* [Aim of the exercise] Transcribe the full listing below, word for word, without pictures.

* [Provided data]
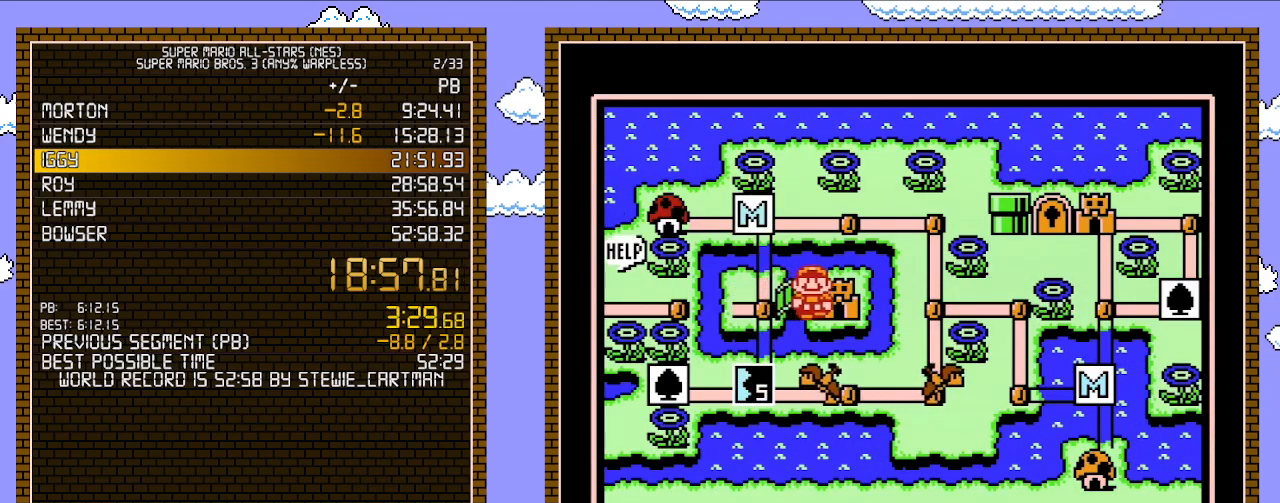
{"buttons": [], "events": [[117, "DPAD_RIGHT", "up"]]}
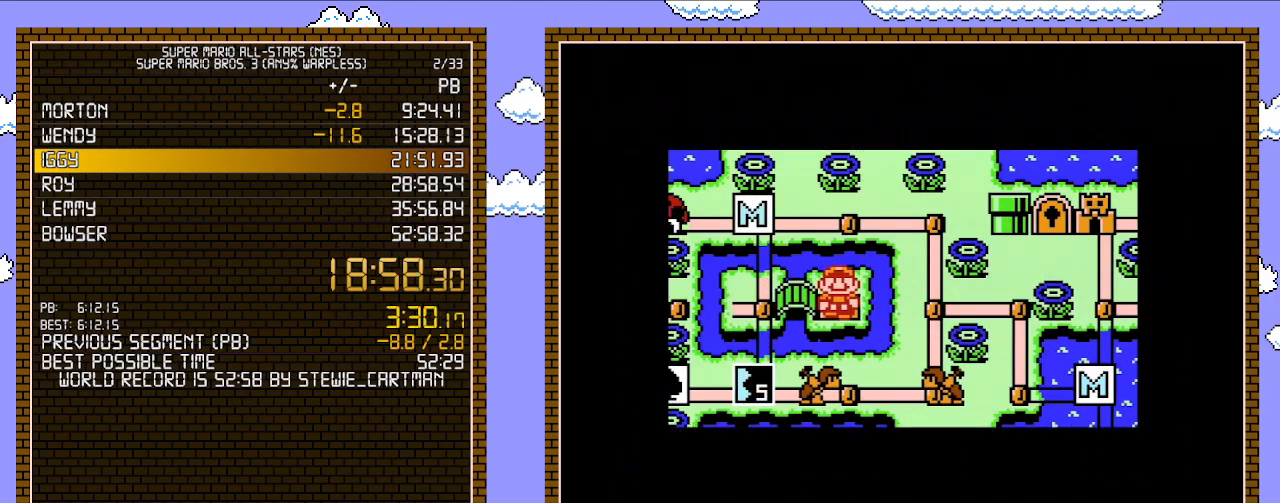
{"buttons": [], "events": []}
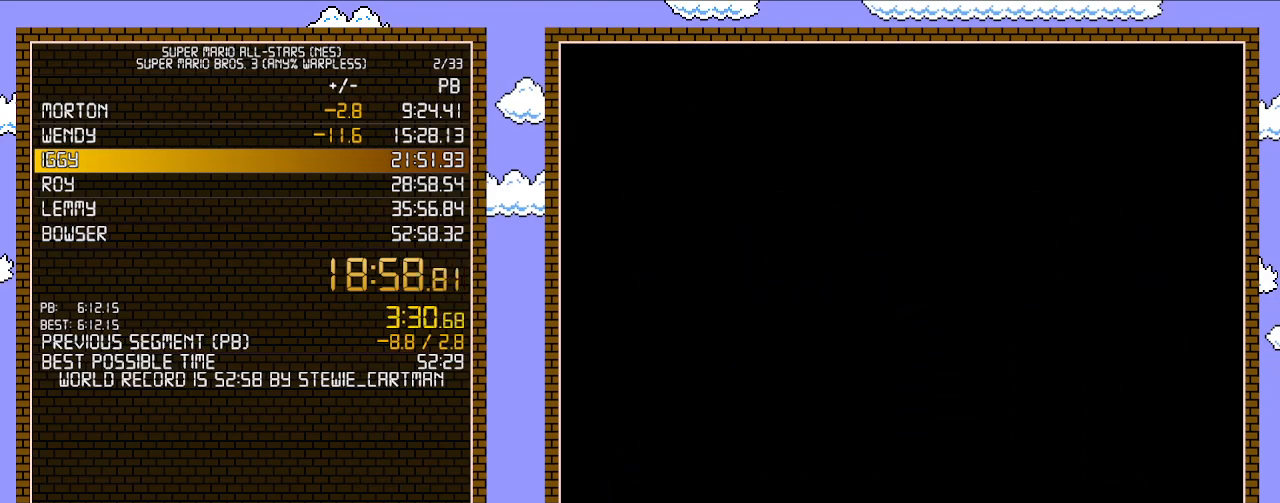
{"buttons": ["B", "DPAD_RIGHT"], "events": [[367, "A", "down"], [400, "A", "up"], [400, "B", "down"], [400, "DPAD_RIGHT", "down"]]}
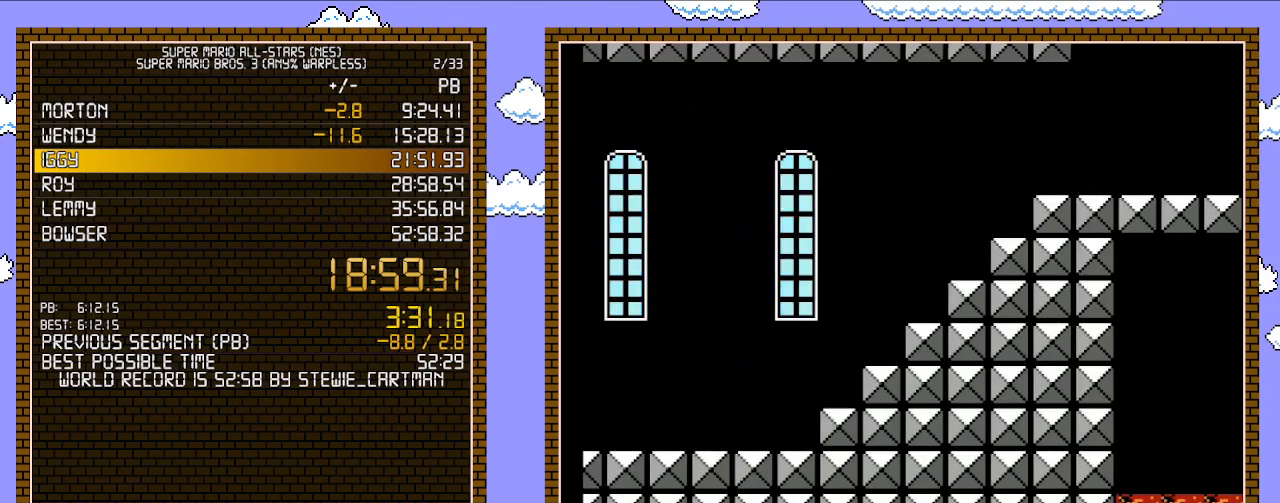
{"buttons": ["B", "DPAD_RIGHT"], "events": []}
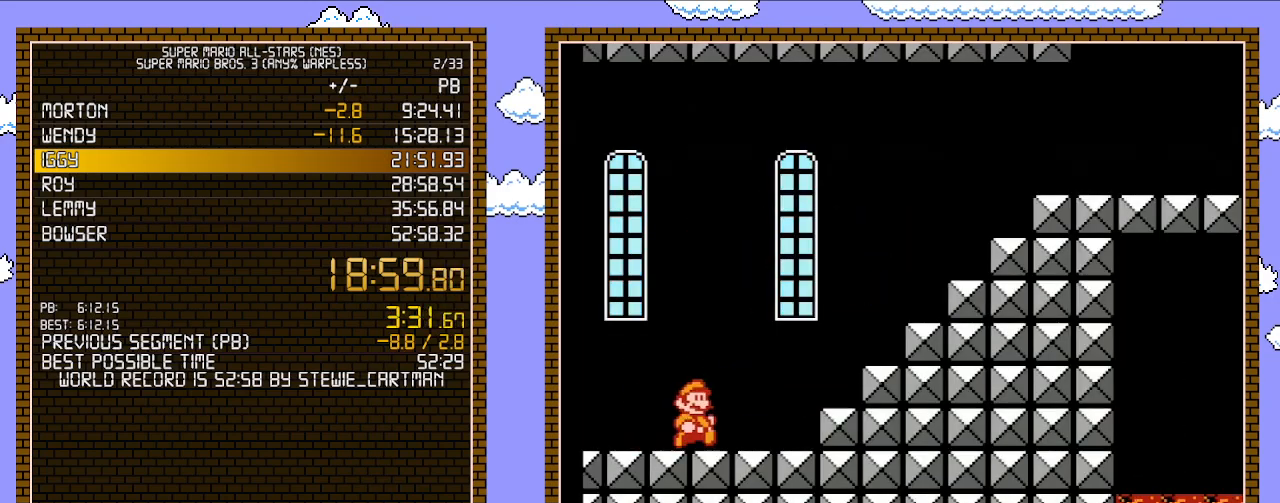
{"buttons": ["A", "B", "DPAD_RIGHT"], "events": [[333, "A", "down"]]}
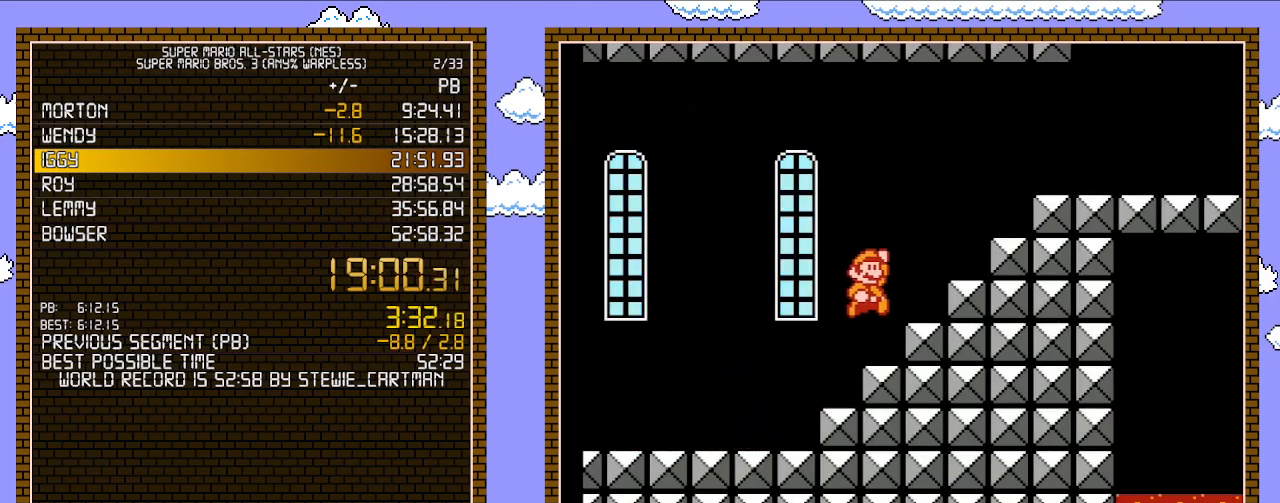
{"buttons": ["B", "DPAD_RIGHT"], "events": [[117, "A", "up"], [183, "DPAD_LEFT", "down"], [183, "DPAD_RIGHT", "up"], [333, "DPAD_LEFT", "up"], [333, "DPAD_RIGHT", "down"], [367, "A", "down"], [467, "A", "up"]]}
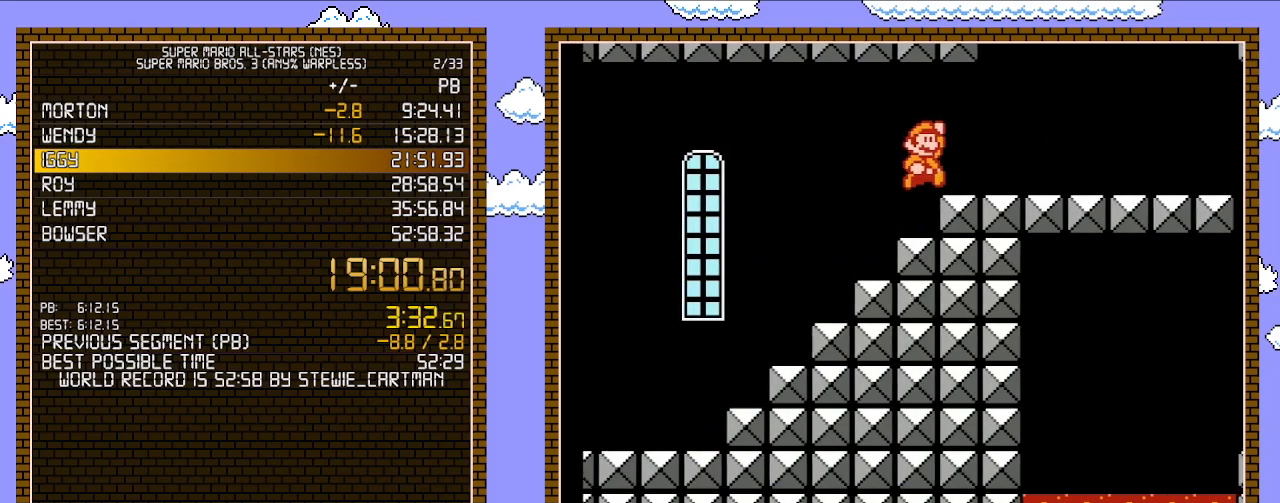
{"buttons": ["B", "DPAD_RIGHT"], "events": []}
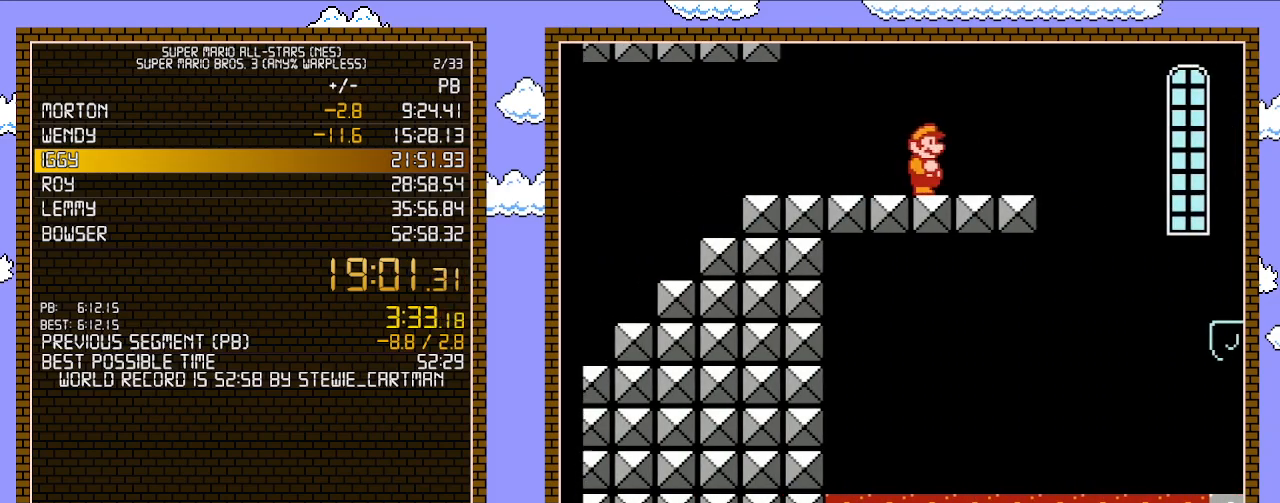
{"buttons": ["B", "DPAD_RIGHT"], "events": [[150, "A", "down"], [217, "A", "up"]]}
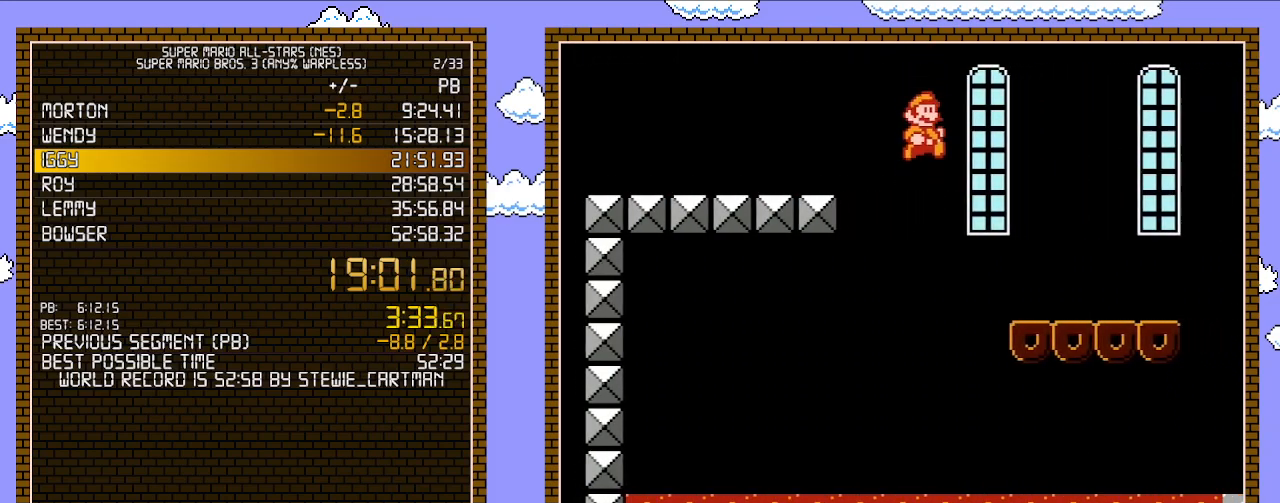
{"buttons": ["B", "DPAD_RIGHT"], "events": []}
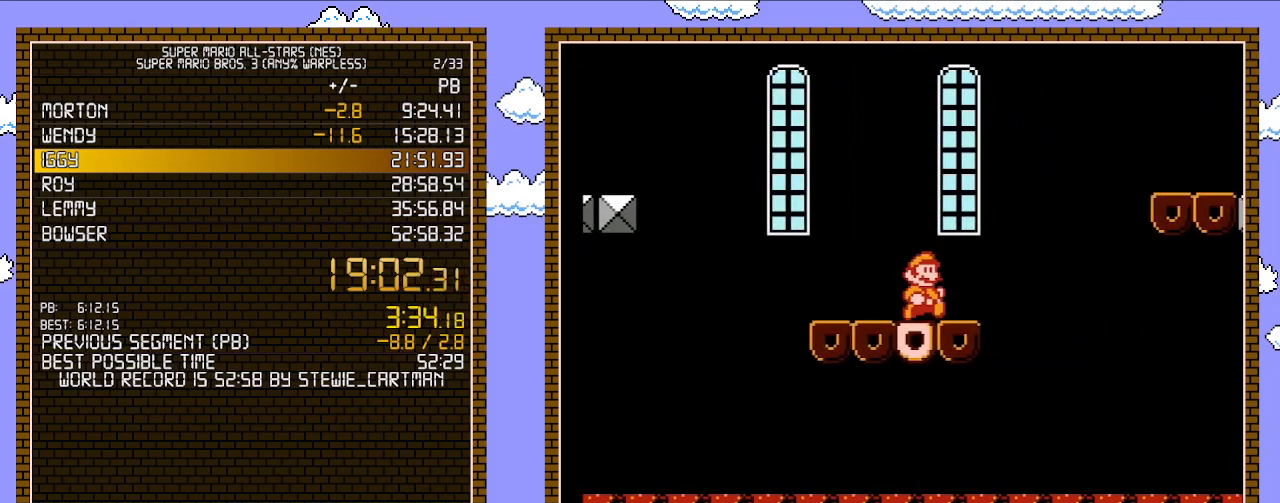
{"buttons": ["B", "DPAD_RIGHT"], "events": [[217, "A", "down"], [433, "A", "up"]]}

* [Written response]
{"buttons": [], "events": [[117, "DPAD_RIGHT", "up"]]}
{"buttons": [], "events": []}
{"buttons": ["B", "DPAD_RIGHT"], "events": [[367, "A", "down"], [400, "A", "up"], [400, "B", "down"], [400, "DPAD_RIGHT", "down"]]}
{"buttons": ["B", "DPAD_RIGHT"], "events": []}
{"buttons": ["A", "B", "DPAD_RIGHT"], "events": [[333, "A", "down"]]}
{"buttons": ["B", "DPAD_RIGHT"], "events": [[117, "A", "up"], [183, "DPAD_LEFT", "down"], [183, "DPAD_RIGHT", "up"], [333, "DPAD_LEFT", "up"], [333, "DPAD_RIGHT", "down"], [367, "A", "down"], [467, "A", "up"]]}
{"buttons": ["B", "DPAD_RIGHT"], "events": []}
{"buttons": ["B", "DPAD_RIGHT"], "events": [[150, "A", "down"], [217, "A", "up"]]}
{"buttons": ["B", "DPAD_RIGHT"], "events": []}
{"buttons": ["B", "DPAD_RIGHT"], "events": [[217, "A", "down"], [433, "A", "up"]]}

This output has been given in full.